HC Deb 16 February 1915 vol 69 cc1009-10

I beg to ask the President of the Board of Trade a question, of which I have given him private notice: What are the names of the Business Committee to which the management of enemy ships at the disposal of the Government has been committed, with full powers to deal with them; what are the terms of reference to the Committee, and at what date was it appointed?

The PRESIDENT of the BOARD of TRADE (Mr. Runciman)

The preliminary arrangements for the requisitioning of thirty-four Austrian and German detained steamers for work in our Home trade were made by an Interdepartmental Committee. As soon as these vessels had been transferred to the Government, about the end of January, the management of them was put into the hands of Mr. Everett and Mr. Newbigin, of Newcastle-on-Tyne. These gentlemen are efficient managers of vessels in the coasting trade, but their private interests do not clash with the duties now imposed on them, for the whole of their vessels have been commandeered for Admiralty service. The managers have instructions to charter the vessels at the market rate, while avoiding any pressure upwards to turn them round as rapidly as possible, and in other ways to run them as well as though they were their own vessels. The profits are paid into the Exchequer. The largest consumers of sea-borne coal in London are enabled to keep in touch with the managers and the Government through an Advisory Committee appointed by themselves for this purpose, but their committee is not permitted to interfere in the management of the vessels.

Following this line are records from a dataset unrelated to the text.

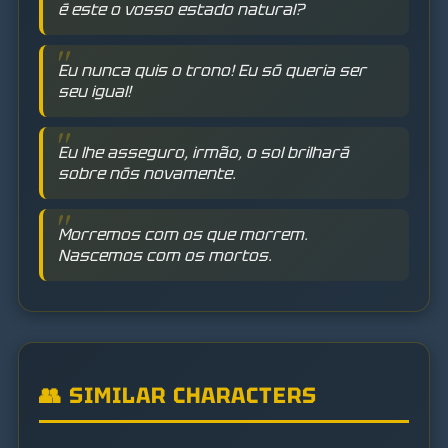
é este o vosso estado natural?
Eu nunca quis o trono! Eu só queria ser
seu igual!
Eu lhe asseguro, irmão, o sol brilhará
sobre nós novamente.
Morremos com os que morrem.
Nascemos com os mortos.
👥 SIMILAR CHARACTERS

What arrangements are being made to deal with other ships as they gradually come into the hands of the Government?


I believe that of the total number of interned Austrian and German vessels only thirty-four are free for the merchant service. Some four or five others have been requisitioned for purely Admiralty purposes. There are no other steamers winch are likely to come. As to abroad, as vessels come home we shall have to consider the matter from time to time. We have made no arrangements in regard to them at present.